Rosazea: Ätiologie, Diagnostik und aktuelle Therapieoptionen

Prof. Dr. med. Peter Arne Gerber

6.5.2022

Rosazea, eine der häufigsten chronisch-entzündlichen Hauterkrankungen, steht den Betroffenen buchstäblich „ins Gesicht geschrieben“. Das kann zu erheblichen Einbußen der Lebensqualität führen, sodass eine frühzeitige Diagnosestellung und Einleitung einer adäquaten, symptomorientierten Behandlung essenziell ist.

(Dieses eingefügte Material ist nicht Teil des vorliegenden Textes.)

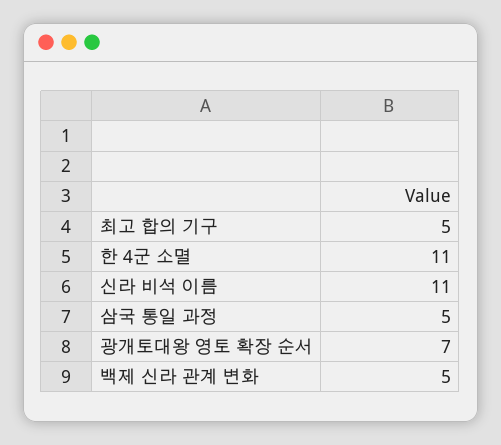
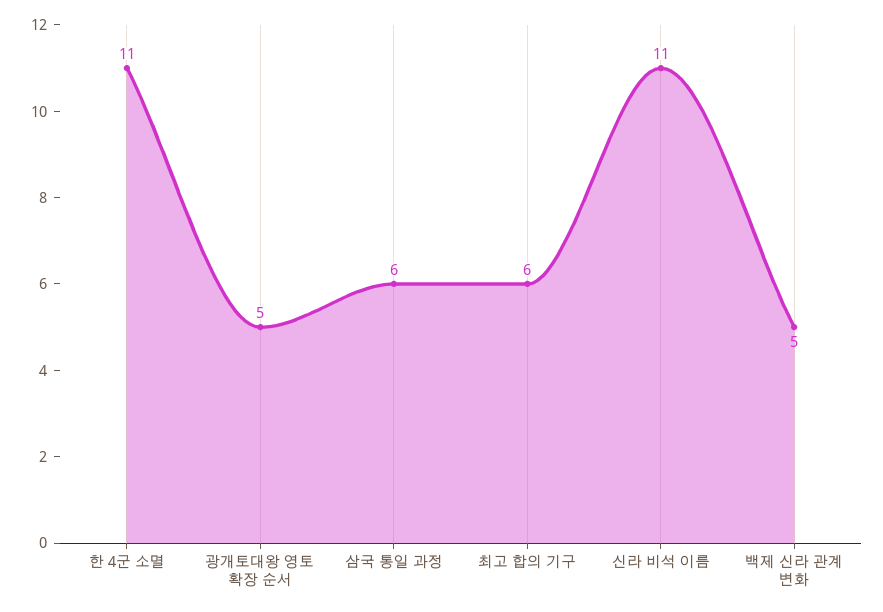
최고 합의 기구: 5 -> 6
삼국 통일 과정: 5 -> 6
광개토대왕 영토 확장 순서: 7 -> 5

In Deutschland leiden schätzungsweise 12 % der Erwachsenen an einer Rosazea. Bei Frauen tritt diese Gesichtsdermatose typischerweise ab dem 35. Lebensjahr auf, während Männer ab dem 50. Lebensjahr erkranken. Charakteristischerweise verläuft die Erkrankung chronisch-schubhaft mit unterschiedlicher Krankheitsausprägung und manifestiert sich mit einem klinisch heterogenen Erscheinungsbild. Sie tritt vorrangig im Gesicht auf, wobei Stirn, Nase, Kinn und Wangen am häufigsten betroffen sind (Abb.). Bei rund 20 % der Rosazea-Patienten mit kutanen Symptomen findet sich zudem eine Augenbeteiligung (Rosacea ophthalmica).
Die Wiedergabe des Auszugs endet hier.